Web page edit records
::::::

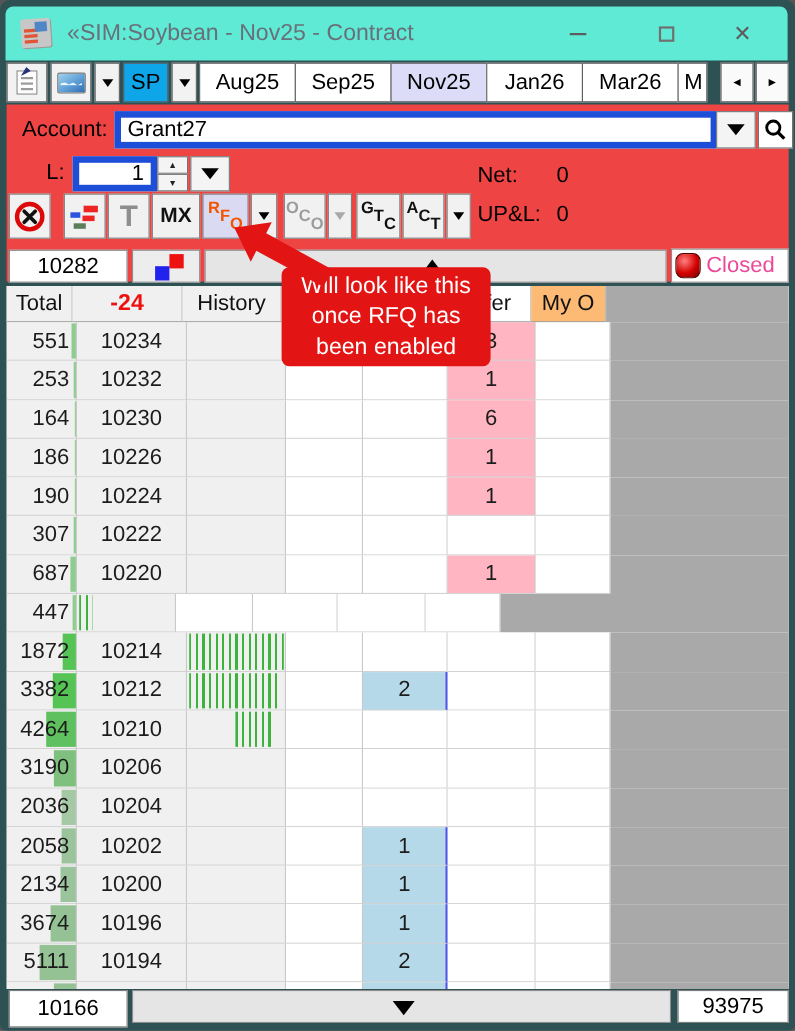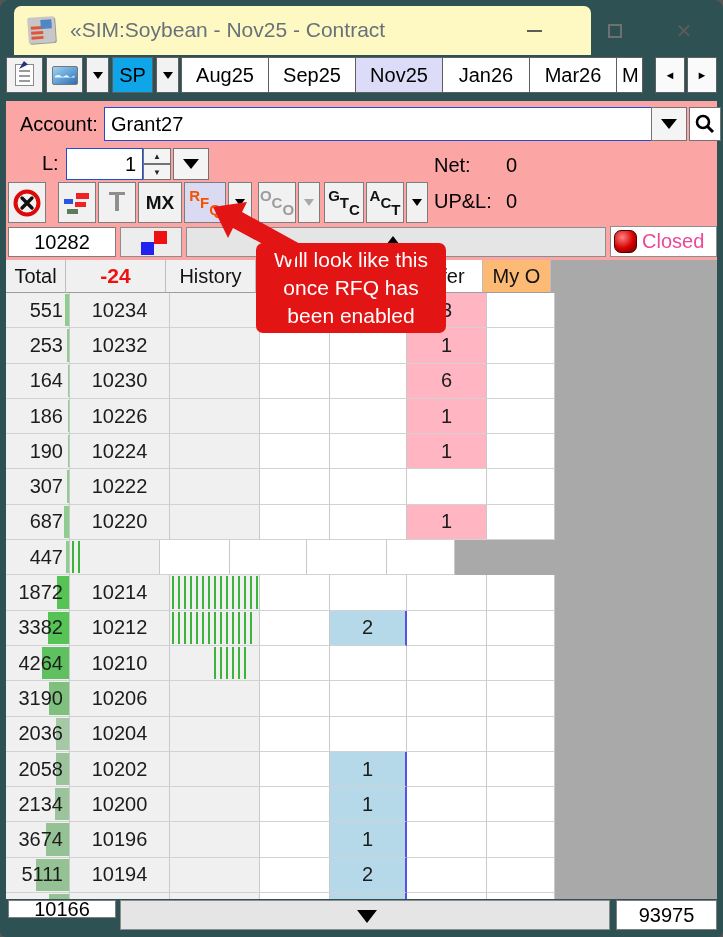--- a/index.html
+++ b/index.html
@@ -1,19 +1,19 @@
 <!DOCTYPE html>
 <html><head>
 <meta charset="utf-8">
 <style>
   *{box-sizing:border-box;margin:0;padding:0}
   html,body{width:723px;height:937px;font-family:"Liberation Sans","DejaVu Sans",sans-serif;background:#555}
   #frame{position:relative;width:723px;height:937px;background:#2e5153;border-radius:9px 9px 6px 6px;overflow:hidden}
   
-  .titlebar{position:absolute;left:14px;top:6px;width:577px;height:49px;background:#fef9c3;border-radius:7px 7px 0 0}
+  .titlebar{position:absolute;left:5px;top:6px;width:711px;height:49px;background:#5eead4;border-radius:7px 7px 0 0}
   .appicon{position:absolute;left:14px;top:11px;width:27px;height:26px;background:#c7c7c7;border-radius:2px;transform:rotate(-4deg);box-shadow:1px 1px 0 #9a9a9a}
   .appicon .r1,.appicon .r2,.appicon .r3{position:absolute;left:3px;width:12px;height:3px;background:#e05535}
   .appicon .r1{top:9px}.appicon .r2{top:14px}.appicon .r3{top:19px}
   .appicon .b1{position:absolute;right:3px;top:3px;width:11px;height:9px;background:#4f86c6}
   .wtitle{position:absolute;left:56px;top:12px;font-size:21px;color:#68717a}
   .winbtn{position:absolute;top:0;width:46px;height:49px;display:flex;align-items:center;justify-content:center;color:#5c5c5c}
   .btn-min{left:497px}.btn-max{left:578px}.btn-close{left:647px}
   .glyph-min{width:15px;height:2px;background:#5c5c5c}
   .glyph-max{width:14px;height:14px;border:2px solid #707070}
   .glyph-close{font-size:20px;color:#5c5c5c;line-height:1}
@@ -29,23 +29,23 @@
   .tab.trunc{width:27px;overflow:hidden;justify-content:flex-start;padding-left:5px}
   .spacer{flex:1}
   .scrollbtn{width:30px;background:#fafafa;border:1px solid #5f5f5f;display:flex;align-items:center;justify-content:center;font-size:11px;color:#000;margin-left:2px}
   .propicon{position:relative;width:19px;height:22px;background:#fdfdfd;border:1px solid #8a8a8a}
   .propicon i{position:absolute;left:3px;height:2px;background:#9a9a9a;width:11px}
   .propicon .l1{top:5px}.propicon .l2{top:10px}.propicon .l3{top:15px}
   .propicon .hand{position:absolute;right:-4px;top:-4px;width:9px;height:8px;background:#27327c;clip-path:polygon(0 100%,100% 45%,55% 0)}
   .charticon{width:26px;height:19px;border-radius:2px;background:linear-gradient(145deg,#9fd2ef 0%,#5e9fd6 55%,#2f6cb0 100%);position:relative;border:1px solid #777}
   .charticon i{position:absolute;left:2px;top:8px;width:20px;height:3px;background:#e8f6ff;clip-path:polygon(0 60%,20% 0,40% 80%,60% 20%,80% 100%,100% 30%,100% 100%,0 100%)}
   
-  .panel{position:absolute;left:6px;top:101px;width:711px;height:161px;background:#fca5a5}
+  .panel{position:absolute;left:6px;top:95px;width:711px;height:161px;background:#ef4444}
   .lbl{position:absolute;font-size:20px;color:#000}
-  .fld{position:absolute;background:#fff;border:1px solid #1d4ed8;font-size:20px;color:#000;font-family:inherit;padding:0 6px}
+  .fld{position:absolute;background:#fff;border:6px solid #1d4ed8;font-size:20px;color:#000;font-family:inherit;padding:0 6px}
   .sqbtn{position:absolute;background:#f4f4f4;border:1px solid #737373;display:flex;align-items:center;justify-content:center}
   .tri-dn{width:0;height:0;border-left:8px solid transparent;border-right:8px solid transparent;border-top:10px solid #000}
   .tri-dn.sm{border-left-width:5px;border-right-width:5px;border-top-width:7px}
   .tri-dn.dis{border-top-color:#a9a9a9}
   .spin{position:absolute;left:137px;top:47px;width:28px;height:32px;display:flex;flex-direction:column}
   .spin b{flex:1;background:#f4f4f4;border:1px solid #737373;display:flex;align-items:center;justify-content:center;font-size:8px;color:#222;font-weight:400}
   
   .toolbtn{position:absolute;top:81px;height:41px;background:#f1f1f1;border:1px solid #7d7d7d;display:flex;align-items:center;justify-content:center}
   .cancelicon{width:30px;height:30px}
   .dashicon{position:relative;width:26px;height:24px}
@@ -503,21 +503,21 @@
           <div class="cell c-hist"></div>
           <div class="cell c-a"></div>
           <div class="cell c-bid bidon"></div>
           <div class="cell c-offer"></div>
           <div class="cell c-myo"></div>
           <div class="cell c-fill"></div>
         </div>
       </div>
   </div>
 
-  <div class="ibox" style="left:8px;top:900px;width:108px;height:18px">10166</div>
+  <div class="ibox" style="left:8px;top:900px;width:108px;height:34px">10166</div>
   <div class="istrip" style="left:120px;top:900px;width:490px;height:30px">
     <span class="tri-dn" style="position:absolute;left:236px;top:9px;border-left-width:10px;border-right-width:10px;border-top-width:13px"></span>
   </div>
   <div class="ibox" style="left:616px;top:900px;width:101px;height:30px">93975</div>
 
   <div class="note">
     <div>Will look like this</div>
     <div>once RFQ has</div>
     <div>been enabled</div>
   </div>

::::::

* [JOB]
Only the pictures stay out; the rest of the entries above must be written out exactly.

* [ANSWER BOX]
--- a/index.html
+++ b/index.html
@@ -1,19 +1,19 @@
 <!DOCTYPE html>
 <html><head>
 <meta charset="utf-8">
 <style>
   *{box-sizing:border-box;margin:0;padding:0}
   html,body{width:723px;height:937px;font-family:"Liberation Sans","DejaVu Sans",sans-serif;background:#555}
   #frame{position:relative;width:723px;height:937px;background:#2e5153;border-radius:9px 9px 6px 6px;overflow:hidden}
   
-  .titlebar{position:absolute;left:14px;top:6px;width:577px;height:49px;background:#fef9c3;border-radius:7px 7px 0 0}
+  .titlebar{position:absolute;left:5px;top:6px;width:711px;height:49px;background:#5eead4;border-radius:7px 7px 0 0}
   .appicon{position:absolute;left:14px;top:11px;width:27px;height:26px;background:#c7c7c7;border-radius:2px;transform:rotate(-4deg);box-shadow:1px 1px 0 #9a9a9a}
   .appicon .r1,.appicon .r2,.appicon .r3{position:absolute;left:3px;width:12px;height:3px;background:#e05535}
   .appicon .r1{top:9px}.appicon .r2{top:14px}.appicon .r3{top:19px}
   .appicon .b1{position:absolute;right:3px;top:3px;width:11px;height:9px;background:#4f86c6}
   .wtitle{position:absolute;left:56px;top:12px;font-size:21px;color:#68717a}
   .winbtn{position:absolute;top:0;width:46px;height:49px;display:flex;align-items:center;justify-content:center;color:#5c5c5c}
   .btn-min{left:497px}.btn-max{left:578px}.btn-close{left:647px}
   .glyph-min{width:15px;height:2px;background:#5c5c5c}
   .glyph-max{width:14px;height:14px;border:2px solid #707070}
   .glyph-close{font-size:20px;color:#5c5c5c;line-height:1}
@@ -29,23 +29,23 @@
   .tab.trunc{width:27px;overflow:hidden;justify-content:flex-start;padding-left:5px}
   .spacer{flex:1}
   .scrollbtn{width:30px;background:#fafafa;border:1px solid #5f5f5f;display:flex;align-items:center;justify-content:center;font-size:11px;color:#000;margin-left:2px}
   .propicon{position:relative;width:19px;height:22px;background:#fdfdfd;border:1px solid #8a8a8a}
   .propicon i{position:absolute;left:3px;height:2px;background:#9a9a9a;width:11px}
   .propicon .l1{top:5px}.propicon .l2{top:10px}.propicon .l3{top:15px}
   .propicon .hand{position:absolute;right:-4px;top:-4px;width:9px;height:8px;background:#27327c;clip-path:polygon(0 100%,100% 45%,55% 0)}
   .charticon{width:26px;height:19px;border-radius:2px;background:linear-gradient(145deg,#9fd2ef 0%,#5e9fd6 55%,#2f6cb0 100%);position:relative;border:1px solid #777}
   .charticon i{position:absolute;left:2px;top:8px;width:20px;height:3px;background:#e8f6ff;clip-path:polygon(0 60%,20% 0,40% 80%,60% 20%,80% 100%,100% 30%,100% 100%,0 100%)}
   
-  .panel{position:absolute;left:6px;top:101px;width:711px;height:161px;background:#fca5a5}
+  .panel{position:absolute;left:6px;top:95px;width:711px;height:161px;background:#ef4444}
   .lbl{position:absolute;font-size:20px;color:#000}
-  .fld{position:absolute;background:#fff;border:1px solid #1d4ed8;font-size:20px;color:#000;font-family:inherit;padding:0 6px}
+  .fld{position:absolute;background:#fff;border:6px solid #1d4ed8;font-size:20px;color:#000;font-family:inherit;padding:0 6px}
   .sqbtn{position:absolute;background:#f4f4f4;border:1px solid #737373;display:flex;align-items:center;justify-content:center}
   .tri-dn{width:0;height:0;border-left:8px solid transparent;border-right:8px solid transparent;border-top:10px solid #000}
   .tri-dn.sm{border-left-width:5px;border-right-width:5px;border-top-width:7px}
   .tri-dn.dis{border-top-color:#a9a9a9}
   .spin{position:absolute;left:137px;top:47px;width:28px;height:32px;display:flex;flex-direction:column}
   .spin b{flex:1;background:#f4f4f4;border:1px solid #737373;display:flex;align-items:center;justify-content:center;font-size:8px;color:#222;font-weight:400}
   
   .toolbtn{position:absolute;top:81px;height:41px;background:#f1f1f1;border:1px solid #7d7d7d;display:flex;align-items:center;justify-content:center}
   .cancelicon{width:30px;height:30px}
   .dashicon{position:relative;width:26px;height:24px}
@@ -503,21 +503,21 @@
           <div class="cell c-hist"></div>
           <div class="cell c-a"></div>
           <div class="cell c-bid bidon"></div>
           <div class="cell c-offer"></div>
           <div class="cell c-myo"></div>
           <div class="cell c-fill"></div>
         </div>
       </div>
   </div>
 
-  <div class="ibox" style="left:8px;top:900px;width:108px;height:18px">10166</div>
+  <div class="ibox" style="left:8px;top:900px;width:108px;height:34px">10166</div>
   <div class="istrip" style="left:120px;top:900px;width:490px;height:30px">
     <span class="tri-dn" style="position:absolute;left:236px;top:9px;border-left-width:10px;border-right-width:10px;border-top-width:13px"></span>
   </div>
   <div class="ibox" style="left:616px;top:900px;width:101px;height:30px">93975</div>
 
   <div class="note">
     <div>Will look like this</div>
     <div>once RFQ has</div>
     <div>been enabled</div>
   </div>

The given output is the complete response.